Dataset entries:
- Opening Delimiter -

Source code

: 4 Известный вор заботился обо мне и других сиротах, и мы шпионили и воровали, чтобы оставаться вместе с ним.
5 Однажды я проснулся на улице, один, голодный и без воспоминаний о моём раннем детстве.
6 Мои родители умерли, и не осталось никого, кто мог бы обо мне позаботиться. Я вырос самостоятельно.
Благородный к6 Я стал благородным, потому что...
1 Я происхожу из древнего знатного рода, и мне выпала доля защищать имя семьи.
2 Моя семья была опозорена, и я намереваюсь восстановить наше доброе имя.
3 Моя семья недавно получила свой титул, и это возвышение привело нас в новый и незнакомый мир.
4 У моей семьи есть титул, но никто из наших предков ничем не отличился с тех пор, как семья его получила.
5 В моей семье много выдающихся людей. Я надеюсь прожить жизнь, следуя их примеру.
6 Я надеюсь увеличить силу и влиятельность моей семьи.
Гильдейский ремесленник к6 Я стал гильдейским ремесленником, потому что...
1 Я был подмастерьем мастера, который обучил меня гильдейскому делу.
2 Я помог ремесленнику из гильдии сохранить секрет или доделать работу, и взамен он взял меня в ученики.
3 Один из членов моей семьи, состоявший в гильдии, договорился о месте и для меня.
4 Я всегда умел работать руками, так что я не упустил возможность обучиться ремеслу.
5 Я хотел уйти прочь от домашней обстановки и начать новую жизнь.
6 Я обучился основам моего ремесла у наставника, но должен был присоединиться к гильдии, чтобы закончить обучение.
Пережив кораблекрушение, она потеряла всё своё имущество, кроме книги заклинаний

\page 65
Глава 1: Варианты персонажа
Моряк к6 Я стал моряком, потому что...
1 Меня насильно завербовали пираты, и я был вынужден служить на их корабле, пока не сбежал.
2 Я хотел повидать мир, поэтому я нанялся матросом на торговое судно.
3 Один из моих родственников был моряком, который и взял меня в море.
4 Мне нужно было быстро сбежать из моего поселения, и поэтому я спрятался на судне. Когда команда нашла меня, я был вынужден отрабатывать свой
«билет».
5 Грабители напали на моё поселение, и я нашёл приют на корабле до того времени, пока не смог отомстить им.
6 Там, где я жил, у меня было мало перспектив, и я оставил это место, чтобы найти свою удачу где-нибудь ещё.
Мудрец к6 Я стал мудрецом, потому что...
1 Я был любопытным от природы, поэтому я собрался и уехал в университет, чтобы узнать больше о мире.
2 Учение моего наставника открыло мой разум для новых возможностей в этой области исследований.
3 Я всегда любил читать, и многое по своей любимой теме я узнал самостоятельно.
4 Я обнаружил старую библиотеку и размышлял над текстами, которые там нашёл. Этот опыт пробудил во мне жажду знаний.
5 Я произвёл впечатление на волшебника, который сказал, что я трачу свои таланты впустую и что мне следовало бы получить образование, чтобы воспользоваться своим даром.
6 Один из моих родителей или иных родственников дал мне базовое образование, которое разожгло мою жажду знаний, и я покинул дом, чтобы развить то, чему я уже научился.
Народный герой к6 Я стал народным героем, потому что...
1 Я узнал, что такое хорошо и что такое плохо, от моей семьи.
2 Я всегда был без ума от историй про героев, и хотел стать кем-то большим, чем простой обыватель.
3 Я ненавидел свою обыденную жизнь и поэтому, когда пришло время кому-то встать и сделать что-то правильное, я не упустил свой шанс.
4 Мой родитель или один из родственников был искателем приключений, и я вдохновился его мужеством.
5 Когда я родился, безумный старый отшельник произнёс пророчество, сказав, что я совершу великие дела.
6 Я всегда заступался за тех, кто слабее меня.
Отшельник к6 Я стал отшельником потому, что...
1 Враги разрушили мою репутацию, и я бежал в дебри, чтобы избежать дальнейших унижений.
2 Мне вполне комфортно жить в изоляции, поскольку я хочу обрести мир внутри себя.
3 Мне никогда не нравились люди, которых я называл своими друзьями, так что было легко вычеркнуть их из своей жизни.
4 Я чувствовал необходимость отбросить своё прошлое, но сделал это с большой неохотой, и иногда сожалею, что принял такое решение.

- Closing Delimiter -

> [EXERCISE]: What you give back must be the stretch above, starting at the line with "3 Моя семья" and ending at the line with "3 Я всегда любил", copied exactly.

> [SOLUTION TO THIS EXERCISE]:
3 Моя семья недавно получила свой титул, и это возвышение привело нас в новый и незнакомый мир.
4 У моей семьи есть титул, но никто из наших предков ничем не отличился с тех пор, как семья его получила.
5 В моей семье много выдающихся людей. Я надеюсь прожить жизнь, следуя их примеру.
6 Я надеюсь увеличить силу и влиятельность моей семьи.
Гильдейский ремесленник к6 Я стал гильдейским ремесленником, потому что...
1 Я был подмастерьем мастера, который обучил меня гильдейскому делу.
2 Я помог ремесленнику из гильдии сохранить секрет или доделать работу, и взамен он взял меня в ученики.
3 Один из членов моей семьи, состоявший в гильдии, договорился о месте и для меня.
4 Я всегда умел работать руками, так что я не упустил возможность обучиться ремеслу.
5 Я хотел уйти прочь от домашней обстановки и начать новую жизнь.
6 Я обучился основам моего ремесла у наставника, но должен был присоединиться к гильдии, чтобы закончить обучение.
Пережив кораблекрушение, она потеряла всё своё имущество, кроме книги заклинаний

\page 65
Глава 1: Варианты персонажа
Моряк к6 Я стал моряком, потому что...
1 Меня насильно завербовали пираты, и я был вынужден служить на их корабле, пока не сбежал.
2 Я хотел повидать мир, поэтому я нанялся матросом на торговое судно.
3 Один из моих родственников был моряком, который и взял меня в море.
4 Мне нужно было быстро сбежать из моего поселения, и поэтому я спрятался на судне. Когда команда нашла меня, я был вынужден отрабатывать свой
«билет».
5 Грабители напали на моё поселение, и я нашёл приют на корабле до того времени, пока не смог отомстить им.
6 Там, где я жил, у меня было мало перспектив, и я оставил это место, чтобы найти свою удачу где-нибудь ещё.
Мудрец к6 Я стал мудрецом, потому что...
1 Я был любопытным от природы, поэтому я собрался и уехал в университет, чтобы узнать больше о мире.
2 Учение моего наставника открыло мой разум для новых возможностей в этой области исследований.
3 Я всегда любил читать, и многое по своей любимой теме я узнал самостоятельно.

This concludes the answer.